When horses are working they are working:

I feel really sad for any horses that are trained in this way. Do you work for free? How miserable would you be, if you did? Enough said.

Using food to bribe them to do something:

Clicker training is NOT randomly feeding your horse. It is precise and it is systematic. Some owners find this a bit daunting. What if they F - it up?! Horses are way more forgiving than we realise and anything we accidentally train can be de-trained. I still make mistakes - I click when they do something I didn't want; forget to click; mess up the timing. We are only human and horses are horses. We learn. They learn. Once you get to grips with the basics, you can teach your horse anything.

(Email me if you'd like the quick guide to "Clicker Training Rules" document)


I don't want to rely on food to train: The whole intention of clicker training is to 'shape it out', that is, not need it anymore. The training journey may look like this:


1. One step on float ramp - click/treat

2. Two steps on ramp - click/treat

3. All 4 feet on ramp - click/treat

4. Into float - click/treat

5. Walking onto ramp, into float - click treat

6. Walking onto ramp, into float, closing bum bars - click treat

7. Walking onto ramp, into float, closing bum bars, closing tailgate - click/treat


That is the aim of clicker training! Chaining the questions we want together (this is a simplified version of course!)

Can my horse be trained using clicker training?

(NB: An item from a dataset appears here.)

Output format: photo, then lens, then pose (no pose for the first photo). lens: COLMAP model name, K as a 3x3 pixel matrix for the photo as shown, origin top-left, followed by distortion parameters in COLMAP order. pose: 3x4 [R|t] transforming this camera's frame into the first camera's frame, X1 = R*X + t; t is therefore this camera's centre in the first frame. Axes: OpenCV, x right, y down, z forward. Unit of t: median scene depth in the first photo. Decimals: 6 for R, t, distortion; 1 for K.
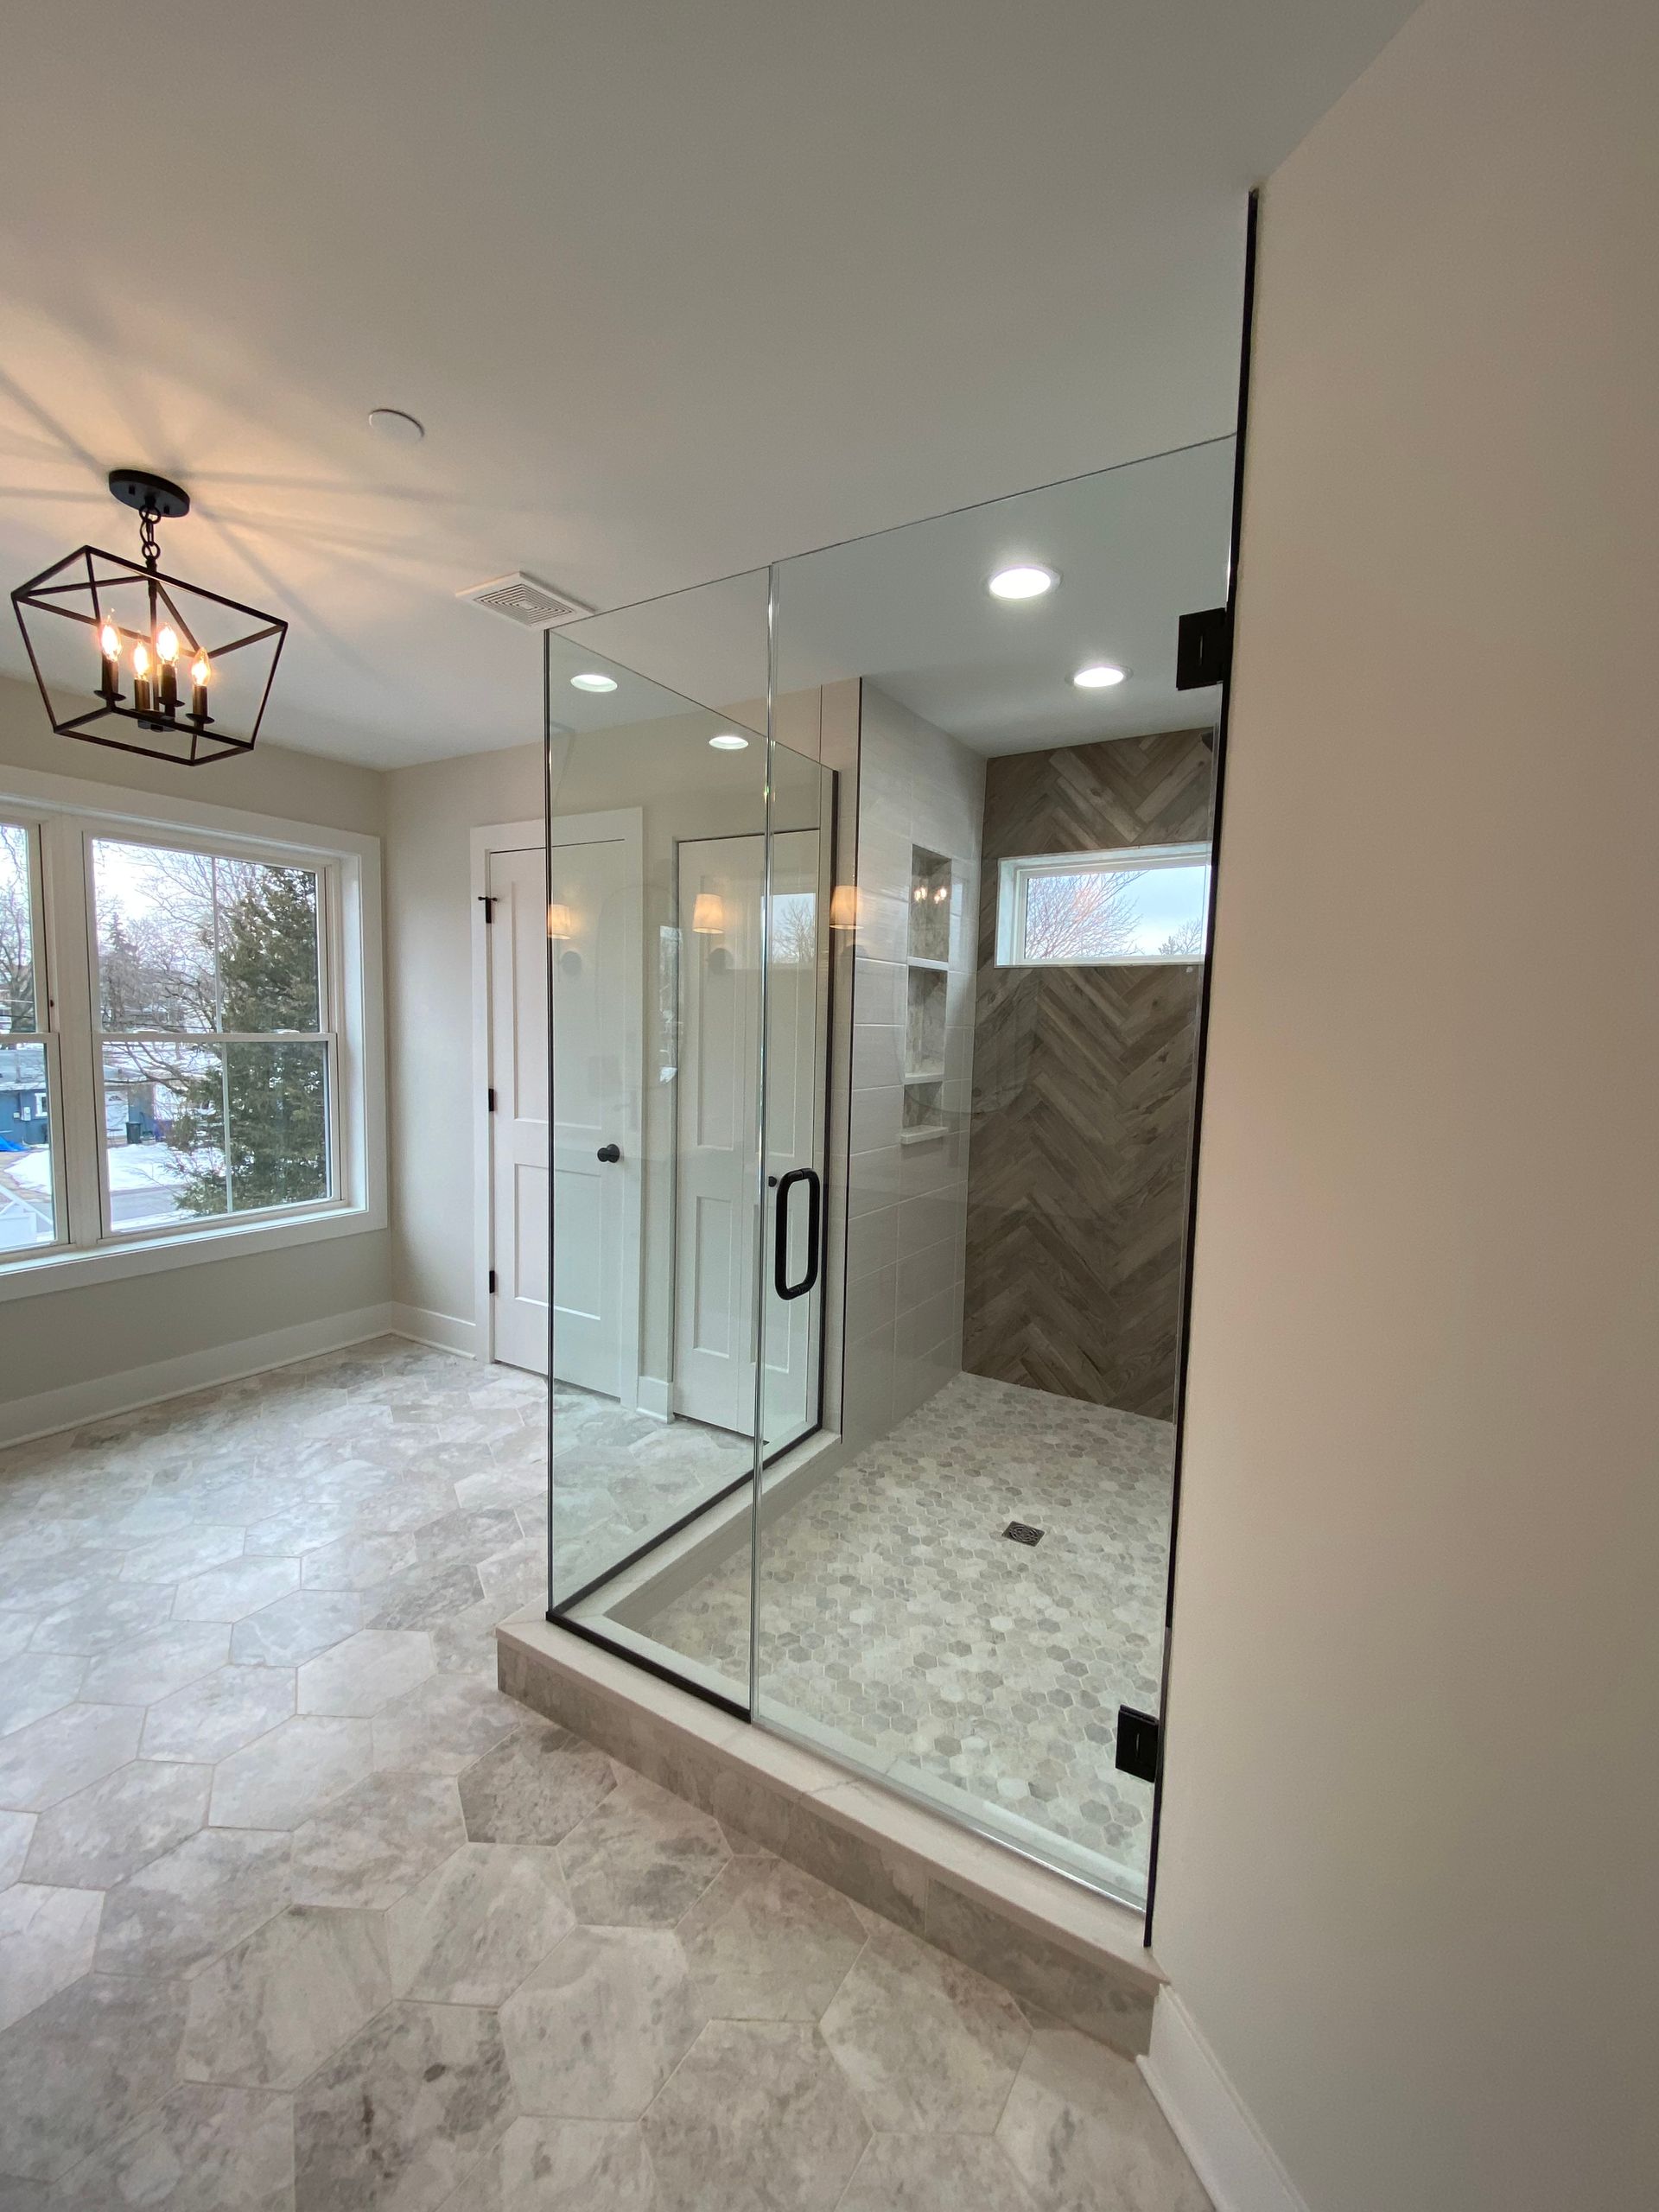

Most horses can be trained using the right food reward - yep, and I am also including those FOOD ORIENTATED / FOOD OBSESSED ponies!! (in fact, they are the easiest to train with clicker training!). The only horse I stopped using clicker training with (food as the reward) was a highly food aggressive horse that had a past of being starved - makes sense?!


I had someone once message me about clicker training and say "why do you treat horses like dogs. They aren't dogs".

My question back is, if they can train lions, dolphins, elephants, chickens with the same principles - why wouldn't you use clicker training with horses?